Romku,
Zrobiłem co mogłem, ale chyba nie będziesz zadowolony?
Tak jak pisałem wcześniej, owocniki przywiozłem do domu w złym stanie, pogniecione - z przyczyn, o których już wcześniej wspominałem, musiałem pobierać je z kłody zanurzonej w szlamie, balansując, żeby nie wpaść do tego bagna, chociaż i tak 3 razy do niego wpadłem.
Włoski - znalazłem już tylko jeden nie połamany, natomiast za sukces uważam to, że jednak znalazłem korzeń włoska multi - z 4 odgałęzieniami, tutaj może niezbyt wyraźnie to widać, ale musisz mi uwierzyć na słowo - w obiektywie widoczne znacznie lepiej.
Teraz żałuje, że kupiłem kamerę 2 mpx zamiast 5... to będzie mój następny zakup, jak uzbieram pieniążki.
Ornamentację zrobiłem dokładnie tak jak opisałeś.
Co z tego wyszło?

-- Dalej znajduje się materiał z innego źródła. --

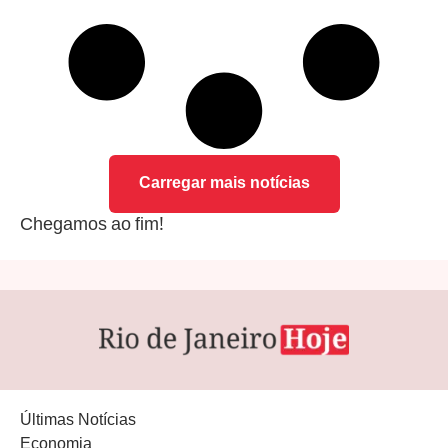
Carregar mais notícias
Chegamos ao fim!
Últimas Notícias
Economia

Cuda i dziwy.
Raz widać ostro zakończone brodawki 1um, przy innych zarodnikach widać płaskie brodawki 0,2-0,9um.
Przy ostrzeniu na środku nawet siateczkę zobaczyłem, ale to chyba u młodych, niedojrzałych owocników?
To tyle i będę kończył z tą kolekcją
Będę wdzięczny za komentarz, nawet jeśli nie da się oznaczyć, napisz proszę, o którym gatunku myślałeś?